### Assignment
Return the count of lines in the following records that include "Dashboard", and nothing more.

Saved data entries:
=-=-=

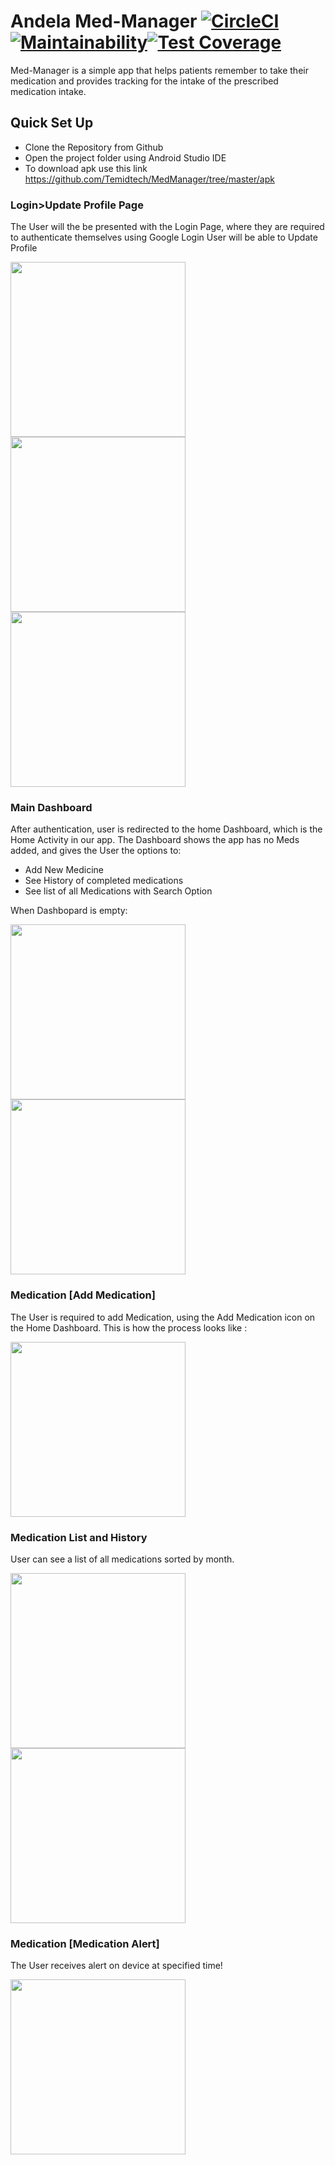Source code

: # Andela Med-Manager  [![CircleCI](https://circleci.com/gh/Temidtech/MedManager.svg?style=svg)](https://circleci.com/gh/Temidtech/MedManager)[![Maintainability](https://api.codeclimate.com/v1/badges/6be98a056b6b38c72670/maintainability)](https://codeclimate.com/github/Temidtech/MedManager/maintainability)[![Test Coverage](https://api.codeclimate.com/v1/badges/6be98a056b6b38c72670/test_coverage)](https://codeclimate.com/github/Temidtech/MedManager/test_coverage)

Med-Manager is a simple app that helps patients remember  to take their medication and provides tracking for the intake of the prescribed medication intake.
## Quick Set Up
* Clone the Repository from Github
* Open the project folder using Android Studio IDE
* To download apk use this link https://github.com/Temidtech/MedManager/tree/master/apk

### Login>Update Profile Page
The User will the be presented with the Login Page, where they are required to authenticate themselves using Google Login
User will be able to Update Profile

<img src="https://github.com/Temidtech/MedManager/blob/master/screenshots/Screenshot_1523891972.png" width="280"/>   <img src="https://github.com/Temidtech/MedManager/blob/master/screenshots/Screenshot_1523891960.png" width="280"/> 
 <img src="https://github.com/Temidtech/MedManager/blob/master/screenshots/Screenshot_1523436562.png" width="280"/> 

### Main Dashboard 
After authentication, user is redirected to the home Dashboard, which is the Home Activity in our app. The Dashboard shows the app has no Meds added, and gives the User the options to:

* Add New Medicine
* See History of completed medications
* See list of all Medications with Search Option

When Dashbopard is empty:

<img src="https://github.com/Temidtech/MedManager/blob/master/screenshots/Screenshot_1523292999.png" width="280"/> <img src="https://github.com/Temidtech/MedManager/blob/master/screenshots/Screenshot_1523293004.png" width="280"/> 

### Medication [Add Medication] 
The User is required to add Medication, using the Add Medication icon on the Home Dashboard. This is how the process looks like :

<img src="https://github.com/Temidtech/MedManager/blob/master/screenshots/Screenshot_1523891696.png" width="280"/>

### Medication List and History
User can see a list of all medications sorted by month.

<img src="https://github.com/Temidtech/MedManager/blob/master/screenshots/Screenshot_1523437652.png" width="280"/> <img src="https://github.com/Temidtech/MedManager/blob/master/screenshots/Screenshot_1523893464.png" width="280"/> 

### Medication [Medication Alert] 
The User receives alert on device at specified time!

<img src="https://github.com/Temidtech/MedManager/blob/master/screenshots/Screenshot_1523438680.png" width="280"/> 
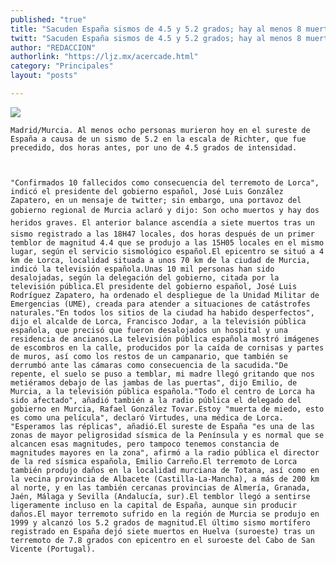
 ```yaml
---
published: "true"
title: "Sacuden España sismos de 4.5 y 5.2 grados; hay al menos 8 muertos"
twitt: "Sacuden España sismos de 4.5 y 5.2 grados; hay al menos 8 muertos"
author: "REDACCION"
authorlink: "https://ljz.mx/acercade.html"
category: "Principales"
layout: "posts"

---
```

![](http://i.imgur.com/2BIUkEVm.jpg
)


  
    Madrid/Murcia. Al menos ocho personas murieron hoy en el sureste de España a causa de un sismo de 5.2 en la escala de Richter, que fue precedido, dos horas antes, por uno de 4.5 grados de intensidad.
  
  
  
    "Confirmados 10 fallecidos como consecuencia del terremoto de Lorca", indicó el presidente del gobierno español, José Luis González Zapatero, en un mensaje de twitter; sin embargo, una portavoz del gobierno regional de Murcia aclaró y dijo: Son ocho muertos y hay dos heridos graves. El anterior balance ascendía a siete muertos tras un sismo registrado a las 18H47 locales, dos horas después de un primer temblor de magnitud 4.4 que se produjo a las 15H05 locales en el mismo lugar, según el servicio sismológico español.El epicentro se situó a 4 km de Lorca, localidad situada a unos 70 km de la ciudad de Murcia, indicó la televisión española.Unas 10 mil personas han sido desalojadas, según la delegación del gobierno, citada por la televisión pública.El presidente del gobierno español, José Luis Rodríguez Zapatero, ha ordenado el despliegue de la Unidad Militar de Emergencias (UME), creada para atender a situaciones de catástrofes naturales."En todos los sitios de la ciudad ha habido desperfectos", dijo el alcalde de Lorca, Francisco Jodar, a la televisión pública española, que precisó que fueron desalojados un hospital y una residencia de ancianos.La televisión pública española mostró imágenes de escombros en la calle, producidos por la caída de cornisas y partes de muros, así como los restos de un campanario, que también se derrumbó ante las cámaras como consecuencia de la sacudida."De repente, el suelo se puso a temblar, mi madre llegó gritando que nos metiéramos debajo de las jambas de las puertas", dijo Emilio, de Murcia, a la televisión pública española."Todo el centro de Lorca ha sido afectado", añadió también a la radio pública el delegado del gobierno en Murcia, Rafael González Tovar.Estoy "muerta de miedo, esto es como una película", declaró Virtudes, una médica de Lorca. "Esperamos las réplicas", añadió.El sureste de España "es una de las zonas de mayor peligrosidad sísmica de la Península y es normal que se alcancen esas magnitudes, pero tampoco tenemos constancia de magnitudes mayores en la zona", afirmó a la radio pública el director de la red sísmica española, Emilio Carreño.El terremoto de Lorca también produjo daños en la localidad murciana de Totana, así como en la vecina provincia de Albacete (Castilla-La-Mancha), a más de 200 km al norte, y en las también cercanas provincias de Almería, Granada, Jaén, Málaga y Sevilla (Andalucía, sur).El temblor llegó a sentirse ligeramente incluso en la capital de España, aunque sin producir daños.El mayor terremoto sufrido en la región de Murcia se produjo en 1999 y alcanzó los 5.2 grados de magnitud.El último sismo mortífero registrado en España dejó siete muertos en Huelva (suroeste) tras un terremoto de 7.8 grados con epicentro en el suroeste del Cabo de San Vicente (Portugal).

=-=-=

### Response for this exercise
3